▶ [Challenge]:
Copy the material below word for word, keeping every line unchanged and in the same order.

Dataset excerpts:
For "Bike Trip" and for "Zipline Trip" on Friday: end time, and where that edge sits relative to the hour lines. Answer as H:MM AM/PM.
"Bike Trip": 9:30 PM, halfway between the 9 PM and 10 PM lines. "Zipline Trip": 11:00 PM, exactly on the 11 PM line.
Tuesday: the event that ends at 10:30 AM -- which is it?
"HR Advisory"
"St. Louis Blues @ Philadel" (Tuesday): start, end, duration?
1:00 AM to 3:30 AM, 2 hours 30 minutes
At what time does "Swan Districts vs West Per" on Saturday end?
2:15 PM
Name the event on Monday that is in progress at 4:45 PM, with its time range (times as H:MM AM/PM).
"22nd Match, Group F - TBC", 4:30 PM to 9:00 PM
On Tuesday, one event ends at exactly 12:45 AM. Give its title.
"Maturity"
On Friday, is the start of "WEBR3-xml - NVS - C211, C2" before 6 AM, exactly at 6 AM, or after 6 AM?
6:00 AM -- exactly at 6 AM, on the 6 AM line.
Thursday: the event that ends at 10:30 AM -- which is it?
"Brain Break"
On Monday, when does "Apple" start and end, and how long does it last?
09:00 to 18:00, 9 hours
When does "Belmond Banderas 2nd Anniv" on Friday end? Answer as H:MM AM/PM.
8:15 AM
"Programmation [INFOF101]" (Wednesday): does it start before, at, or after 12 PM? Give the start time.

▶ [Answer to the problem]:
For "Bike Trip" and for "Zipline Trip" on Friday: end time, and where that edge sits relative to the hour lines. Answer as H:MM AM/PM.
"Bike Trip": 9:30 PM, halfway between the 9 PM and 10 PM lines. "Zipline Trip": 11:00 PM, exactly on the 11 PM line.
Tuesday: the event that ends at 10:30 AM -- which is it?
"HR Advisory"
"St. Louis Blues @ Philadel" (Tuesday): start, end, duration?
1:00 AM to 3:30 AM, 2 hours 30 minutes
At what time does "Swan Districts vs West Per" on Saturday end?
2:15 PM
Name the event on Monday that is in progress at 4:45 PM, with its time range (times as H:MM AM/PM).
"22nd Match, Group F - TBC", 4:30 PM to 9:00 PM
On Tuesday, one event ends at exactly 12:45 AM. Give its title.
"Maturity"
On Friday, is the start of "WEBR3-xml - NVS - C211, C2" before 6 AM, exactly at 6 AM, or after 6 AM?
6:00 AM -- exactly at 6 AM, on the 6 AM line.
Thursday: the event that ends at 10:30 AM -- which is it?
"Brain Break"
On Monday, when does "Apple" start and end, and how long does it last?
09:00 to 18:00, 9 hours
When does "Belmond Banderas 2nd Anniv" on Friday end? Answer as H:MM AM/PM.
8:15 AM
"Programmation [INFOF101]" (Wednesday): does it start before, at, or after 12 PM? Give the start time.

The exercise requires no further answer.